If I set tf.device('/gpu:1'), the monitor says:
|-------------------------------+----------------------+----------------------+
| GPU Name Persistence-M| Bus-Id Disp.A | Volatile Uncorr. ECC |
| Fan Temp Perf Pwr:Usage/Cap| Memory-Usage | GPU-Util Compute M. |
|===============================+======================+======================|
| 0 Quadro K620 Off | 0000:03:00.0 On | N/A |
| 34% 45C P0 2W / 30W | 411MiB / 1993MiB | 3% Default |
+-------------------------------+----------------------+----------------------+
| 1 GeForce GTX TIT... Off | 0000:04:00.0 Off | N/A |
| 22% 52C P2 73W / 250W | 11628MiB / 12206MiB | 12% Default |
+-------------------------------+----------------------+----------------------+
| 2 GeForce GTX TIT... Off | 0000:81:00.0 Off | N/A |
| 22% 42C P2 71W / 250W | 11628MiB / 12206MiB | 0% Default |
+-------------------------------+----------------------+----------------------+
showing that the two Titan X cards are working, not the 2nd Titan X alone.

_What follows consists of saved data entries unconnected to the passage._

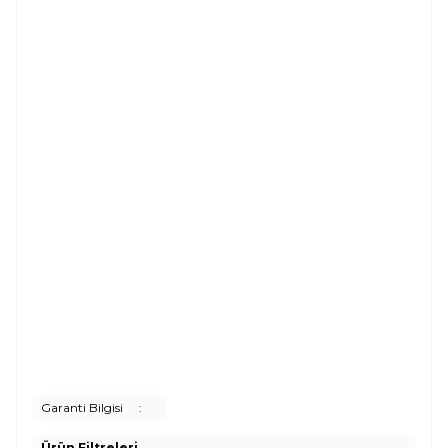
Garanti Bilgisi
:
Ürün Filtreleri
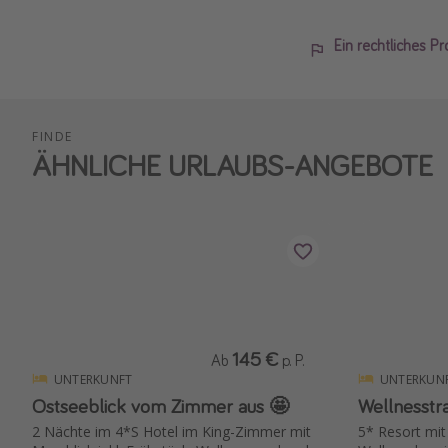
Ein rechtliches P
FINDE
ÄHNLICHE URLAUBS-ANGEBOTE
145 €
Ab
p. P.
UNTERKUNFT
UNTERKUN
Ostseeblick vom Zimmer aus 🤩
Wellnesstr
2 Nächte im 4*S Hotel im King-Zimmer mit
5* Resort mi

So any reason behind this and how to specify the gpu I want my program to run in?
Just a guess, but the default behavior for a tf.train.Optimizer object (which I expect is created in net.training(loss)) when you call minimize() is colocate_gradients_with_ops=False. This may lead to the backpropagation ops being placed on the default device, which will be /gpu:0.
To work out if this is happening, you can iterate over sess.graph_def and look for nodes that either have /gpu:0 in the NodeDef.device field, or have an empty device field (in which case they will be placed on /gpu:0 by default).
Another option for checking what devices are being used is to use the output_partition_graphs=True option when running your step. This shows what devices TensorFlow is actually using (instead of, in sess.graph_def, what devices your program is requesting), and should show exactly what nodes are running on /gpu:0.